QUIRKY WORLD ... A daily look at some of the world’s stranger stories
A woman faked her own kidnapping to extort a €900 ransom from her husband, in a region of the west African nation plagued by abductions.
Police arrested the woman and her accomplice, a motorcycle taxi man who helped her stage it, after tracing the bank account given for her husband’s payment of 200,000 naira (€900) to the taxi man himself.
“They have confessed to the crime and we are corroborating our investigation to be able to charge them in court,” said Ebere Amarizu, a police spokesman in Enugu said.
Kidnapping for ransom is rife in southern Nigeria, particularly in the oil-producing Delta region, in the ethnic Igbo area to the north of it, where Enugu lies, and the commercial hub of Lagos. Police usually suspect the victims collude with their abductors.
The multimillion-euro criminal enterprise pushes up the insurance and security costs for businesses, including foreign oil majors who have often been targeted in the past.
A 72-year-old hunter lost in a California forest survived for 19 days by eating squirrels and lizards and covering himself with leaves to stay warm.
Gene Penaflor was found in Mendocino National Forest by other hunters who carried him to safety on a makeshift stretcher. Penaflor had fallen and struck his head, then awoke disoriented amid thick fog and was unable to work out where he was.
A giant skeleton of a dinosaur which last roamed Earth more than 150m years ago is set to fetch up to £600,000 (€707,000) at a British auction next month.
The 17m-long specimen of the long-necked Diplodocus longus is believed to be the first UK sale of a large dinosaur skeleton, according to experts.
The 6m-tall female skeleton, nicknamed Misty, was found almost completely intact in 2009 by the sons of paleontologist Raimund Albersdoerfer near a quarry in Wyoming in the US. Albersdoerfer had been taking part in an excavation at a privately-owned quarry when he sent his sons to dig nearby “to get them off his back”.

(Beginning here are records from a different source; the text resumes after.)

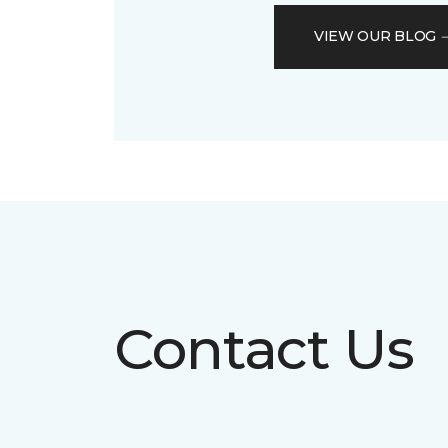
VIEW OUR BLOG
Contact Us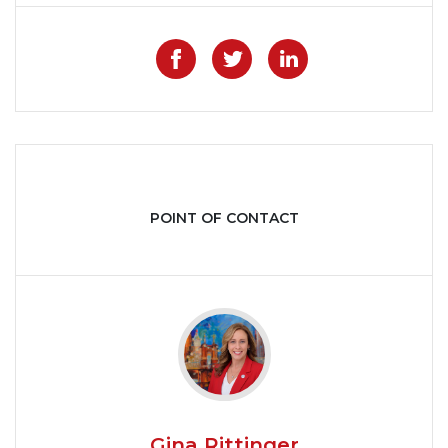
Like on Facebook
Share on Twitter
Share on Lin
POINT OF CONTACT
Gina Rittinger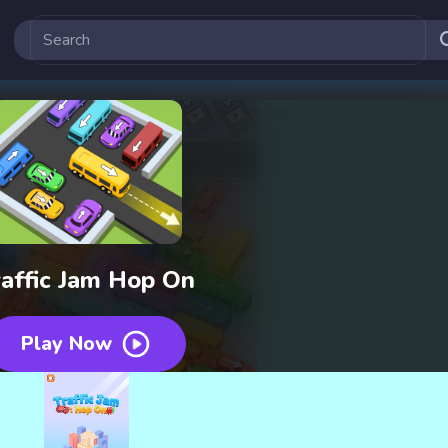
raffic Jam Hop On
Play Now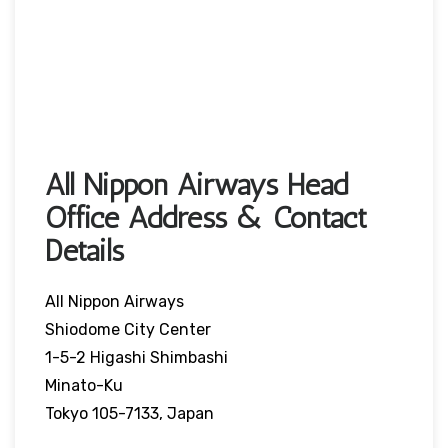
All Nippon Airways Head
Office Address & Contact
Details
All Nippon Airways
Shiodome City Center
1-5-2 Higashi Shimbashi
Minato-Ku
Tokyo 105-7133, Japan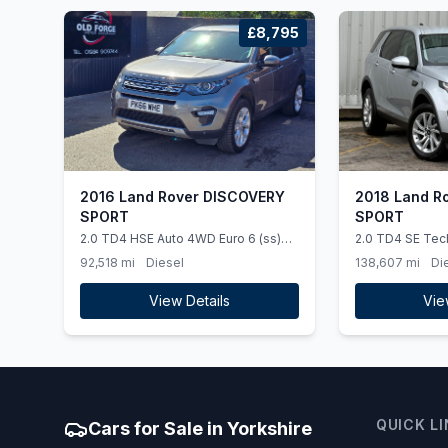
£8,795
2016 Land Rover DISCOVERY
2018 Land R
SPORT
SPORT
2.0 TD4 HSE Auto 4WD Euro 6 (ss)
2.0 TD4 SE Tec
5dr
Auto 4WD Euro 6
92,518 mi
Diesel
138,607 mi
Di
View Details
Vie
QUICK L
Cars for Sale in Yorkshire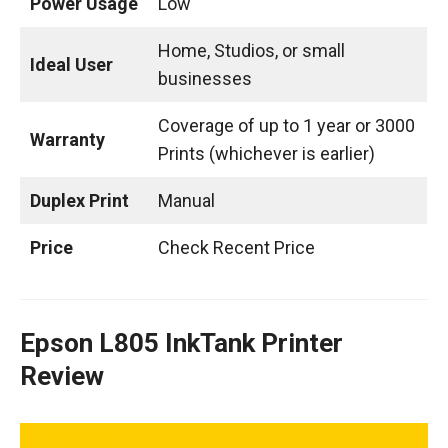
Power Usage
Low
Home, Studios, or small
Ideal User
businesses
Coverage of up to 1 year or 3000
Warranty
Prints (whichever is earlier)
Duplex Print
Manual
Price
Check Recent Price
Epson L805 InkTank Printer
Review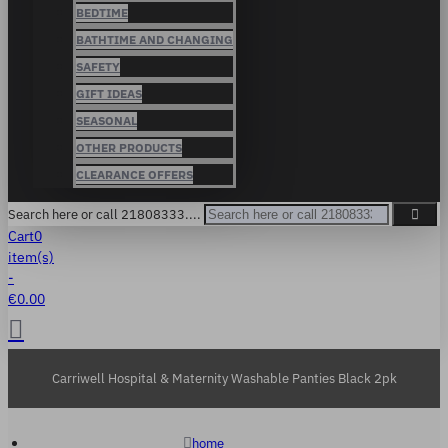
BEDTIME
BATHTIME AND CHANGING
SAFETY
GIFT IDEAS
SEASONAL
OTHER PRODUCTS
CLEARANCE OFFERS
Search here or call 21808333....
Cart
0
item(s)
-
€0.00
Carriwell Hospital & Maternity Washable Panties Black 2pk
home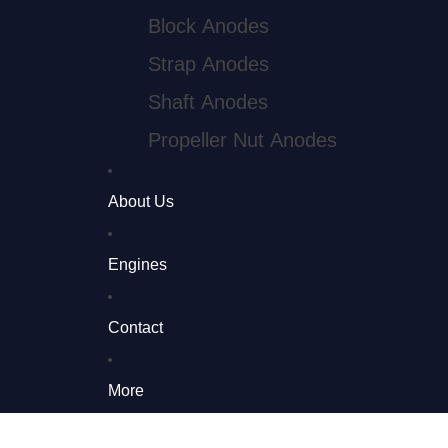
Block Anodes
Strap Anodes
Shaft Anodes
Propeller Nut Anodes
Pencil Anodes
About Us
Gori Prop Anodes
Engines
Saildrive Parts
Saildrive & Propeller Parts
Contact
More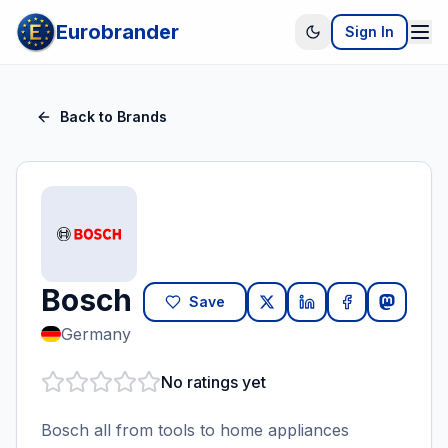
Eurobrander
Sign In
Back to Brands
Bosch
Save
Germany
No ratings yet
Bosch all from tools to home appliances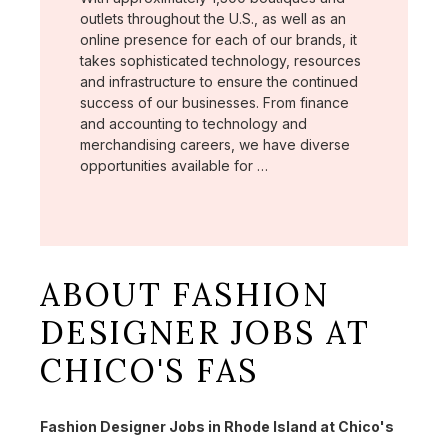
outlets throughout the U.S., as well as an
online presence for each of our brands, it
takes sophisticated technology, resources
and infrastructure to ensure the continued
success of our businesses. From finance
and accounting to technology and
merchandising careers, we have diverse
opportunities available for …
ABOUT FASHION
DESIGNER JOBS AT
CHICO'S FAS
Fashion Designer Jobs in Rhode Island at Chico's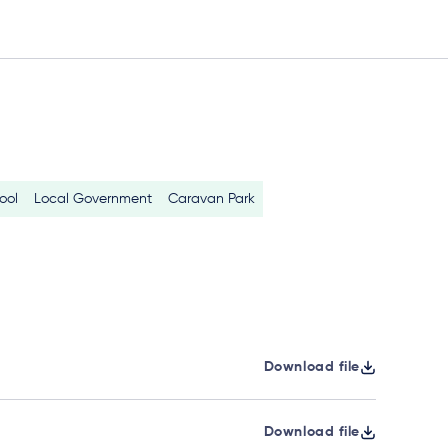
ool
Local Government
Caravan Park
Download file
Download file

Noise experts are investigating a low-frequency drone that is driving residents mad.
People in the industrial Waterside area of Southampton Water in Hampshire have been plagued by the noise for months, with some sleeping with family and friends miles away to avoid the racket which starts at around 10pm.
New Forest District Council is trying to find the cause of the noise that has led to some people needing sleeping tablets, the Southern Daily Echo reported.
“Within the last week we have received approximately 10 complaints relating to a low-frequency noise in the Waterside area,” a spokeswoman said. “The complaints refer to the noise similar to that of a low-frequency drone, which has been occurring during the night for several months.
A 29-year-old woman survived with minor injuries after her car was twice hit by trains in Utah.
She was fleeing from police at speeds of up to 161km/h when she drove under the arms of a level crossing and smashed into the side of a train.
Her car came to rest on the other set of tracks and another train rammed into it less than a minute later.
Censors broke up the screening of Sylvester Stallone and Arnold Schwarzenegger’s latest film after discovering a character cursing in Arabic.
Cinemas in the United Arab Emirates had to withdraw Escape Plan, and cut the offending words. The revised version was back playing within hours.
The film features Stallone and Schwarzenegger trying to escape from a futuristic, fortified prison.